6. An apparatus for dispensing beverages comprising:

a tank, wherein the tank is thermally connected to a cooling source;

an inlet valve;

an inlet conduit, wherein the inlet conduit is in adapted to provide fluid to the tank and the flow of fluid within the inlet conduit is affected by the inlet valve;

a pump operatively connected to the fluid flow of the apparatus and downstream of the inlet valve;

an outlet valve;

an outlet conduit, wherein the outlet conduit is in fluidic contact with the tank and the flow of fluid within the outlet conduit is affected by the outlet valve;

an auxiliary conduit located between the inlet conduit and the outlet conduit; and

a control unit, wherein the control unit effectively drives the closing of the inlet valve and wherein the control unit effectively drives the operation of the pump, wherein the operation of the pump drives the emptying of the outlet conduit into the tank at the end of the beverage dispensing.

7. The apparatus of claim 6 wherein the cooling source is cold air.
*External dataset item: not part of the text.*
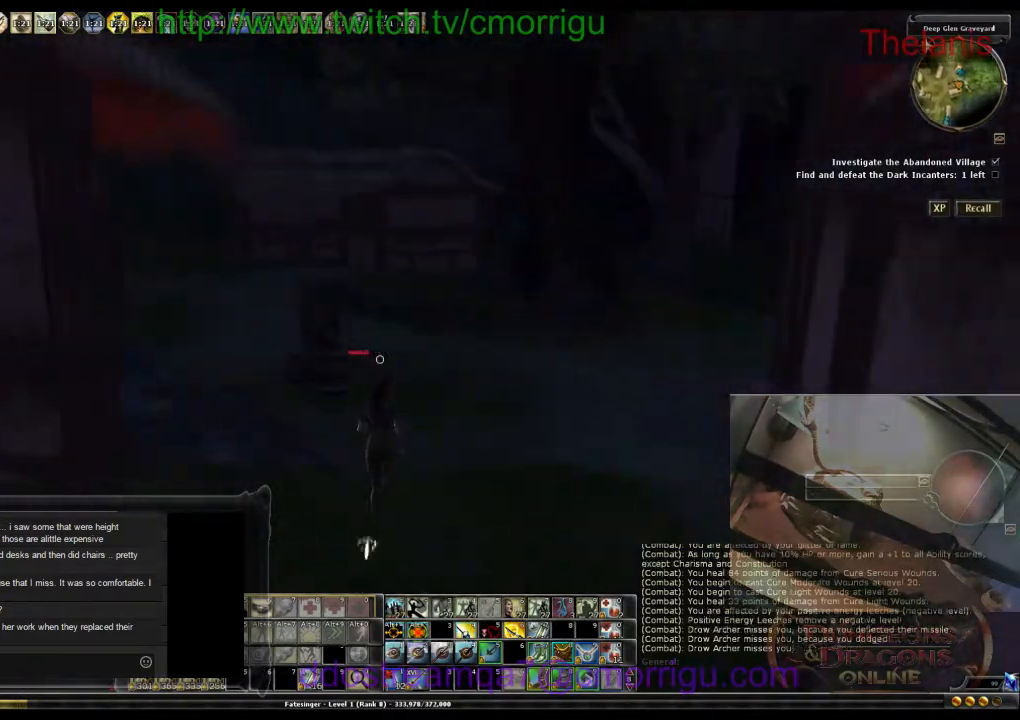
{"keys": ["w"], "events": []}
8. The apparatus of claim 6 wherein the control unit includes a button that a user may activate.

9. The apparatus of claim 6 wherein the control unit is further adapted to detect a low level of fluid in the tank, and in response to a low level detection, the control unit ensures that the pump is operating and opens the inlet valve.

10. The apparatus of claim 6 wherein the control unit is further adapted to detect a targeted level of fluid in the tank, and in response to the targeted level detection, the control unit closes the inlet valve.

11. The apparatus of claim 6 wherein the auxiliary conduit comprises a check valve preventing the flow of beverage from the inlet conduit to the outlet conduit.

12. The apparatus of claim 6 wherein the auxiliary conduit flows fluid into the tank to prevent the flow of beverage from the outlet conduit following dispensing of the fluid.